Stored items
+---+
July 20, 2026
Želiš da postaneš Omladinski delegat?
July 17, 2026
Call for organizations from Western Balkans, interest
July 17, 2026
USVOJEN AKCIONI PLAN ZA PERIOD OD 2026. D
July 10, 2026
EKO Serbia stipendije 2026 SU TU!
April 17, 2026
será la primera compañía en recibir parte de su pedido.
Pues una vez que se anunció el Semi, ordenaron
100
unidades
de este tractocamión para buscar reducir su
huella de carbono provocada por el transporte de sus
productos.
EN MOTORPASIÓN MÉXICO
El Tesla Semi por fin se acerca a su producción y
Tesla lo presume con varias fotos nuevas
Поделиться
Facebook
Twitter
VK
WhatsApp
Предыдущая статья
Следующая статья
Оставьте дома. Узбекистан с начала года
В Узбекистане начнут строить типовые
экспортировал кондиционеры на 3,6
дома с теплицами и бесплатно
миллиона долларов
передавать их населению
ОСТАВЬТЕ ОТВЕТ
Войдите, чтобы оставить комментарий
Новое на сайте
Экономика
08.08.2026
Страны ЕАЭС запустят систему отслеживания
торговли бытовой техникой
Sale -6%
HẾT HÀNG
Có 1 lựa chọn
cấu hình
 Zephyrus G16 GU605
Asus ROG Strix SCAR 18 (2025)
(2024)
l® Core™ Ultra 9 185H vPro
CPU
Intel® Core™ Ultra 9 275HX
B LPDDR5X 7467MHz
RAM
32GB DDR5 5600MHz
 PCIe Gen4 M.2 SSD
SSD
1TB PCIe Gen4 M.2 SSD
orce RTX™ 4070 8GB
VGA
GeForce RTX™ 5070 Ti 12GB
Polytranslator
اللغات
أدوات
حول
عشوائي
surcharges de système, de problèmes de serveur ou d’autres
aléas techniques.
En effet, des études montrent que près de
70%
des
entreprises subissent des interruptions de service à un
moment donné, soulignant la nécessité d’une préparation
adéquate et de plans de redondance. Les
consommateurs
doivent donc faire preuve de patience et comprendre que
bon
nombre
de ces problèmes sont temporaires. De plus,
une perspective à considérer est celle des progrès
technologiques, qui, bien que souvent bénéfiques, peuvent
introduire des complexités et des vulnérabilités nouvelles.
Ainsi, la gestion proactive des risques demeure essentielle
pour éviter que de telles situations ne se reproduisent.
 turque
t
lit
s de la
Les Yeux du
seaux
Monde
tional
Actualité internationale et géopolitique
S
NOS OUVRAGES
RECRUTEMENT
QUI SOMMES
+---+
**Work request**
Please format every line from all the items above as a numbered list, omitting blank lines.

**Exercise output**
1. July 20, 2026
2. Želiš da postaneš Omladinski delegat?
3. July 17, 2026
4. Call for organizations from Western Balkans, interest
5. July 17, 2026
6. USVOJEN AKCIONI PLAN ZA PERIOD OD 2026. D
7. July 10, 2026
8. EKO Serbia stipendije 2026 SU TU!
9. April 17, 2026
10. será la primera compañía en recibir parte de su pedido.
11. Pues una vez que se anunció el Semi, ordenaron
12. 100
13. unidades
14. de este tractocamión para buscar reducir su
15. huella de carbono provocada por el transporte de sus
16. productos.
17. EN MOTORPASIÓN MÉXICO
18. El Tesla Semi por fin se acerca a su producción y
19. Tesla lo presume con varias fotos nuevas
20. Поделиться
21. Facebook
22. Twitter
23. VK
24. WhatsApp
25. Предыдущая статья
26. Следующая статья
27. Оставьте дома. Узбекистан с начала года
28. В Узбекистане начнут строить типовые
29. экспортировал кондиционеры на 3,6
30. дома с теплицами и бесплатно
31. миллиона долларов
32. передавать их населению
33. ОСТАВЬТЕ ОТВЕТ
34. Войдите, чтобы оставить комментарий
35. Новое на сайте
36. Экономика
37. 08.08.2026
38. Страны ЕАЭС запустят систему отслеживания
39. торговли бытовой техникой
40. Sale -6%
41. HẾT HÀNG
42. Có 1 lựa chọn
43. cấu hình
44.  Zephyrus G16 GU605
45. Asus ROG Strix SCAR 18 (2025)
46. (2024)
47. l® Core™ Ultra 9 185H vPro
48. CPU
49. Intel® Core™ Ultra 9 275HX
50. B LPDDR5X 7467MHz
51. RAM
52. 32GB DDR5 5600MHz
53.  PCIe Gen4 M.2 SSD
54. SSD
55. 1TB PCIe Gen4 M.2 SSD
56. orce RTX™ 4070 8GB
57. VGA
58. GeForce RTX™ 5070 Ti 12GB
59. Polytranslator
60. اللغات
61. أدوات
62. حول
63. عشوائي
64. surcharges de système, de problèmes de serveur ou d’autres
65. aléas techniques.
66. En effet, des études montrent que près de
67. 70%
68. des
69. entreprises subissent des interruptions de service à un
70. moment donné, soulignant la nécessité d’une préparation
71. adéquate et de plans de redondance. Les
72. consommateurs
73. doivent donc faire preuve de patience et comprendre que
74. bon
75. nombre
76. de ces problèmes sont temporaires. De plus,
77. une perspective à considérer est celle des progrès
78. technologiques, qui, bien que souvent bénéfiques, peuvent
79. introduire des complexités et des vulnérabilités nouvelles.
80. Ainsi, la gestion proactive des risques demeure essentielle
81. pour éviter que de telles situations ne se reproduisent.
82.  turque
83. t
84. lit
85. s de la
86. Les Yeux du
87. seaux
88. Monde
89. tional
90. Actualité internationale et géopolitique
91. S
92. NOS OUVRAGES
93. RECRUTEMENT
94. QUI SOMMES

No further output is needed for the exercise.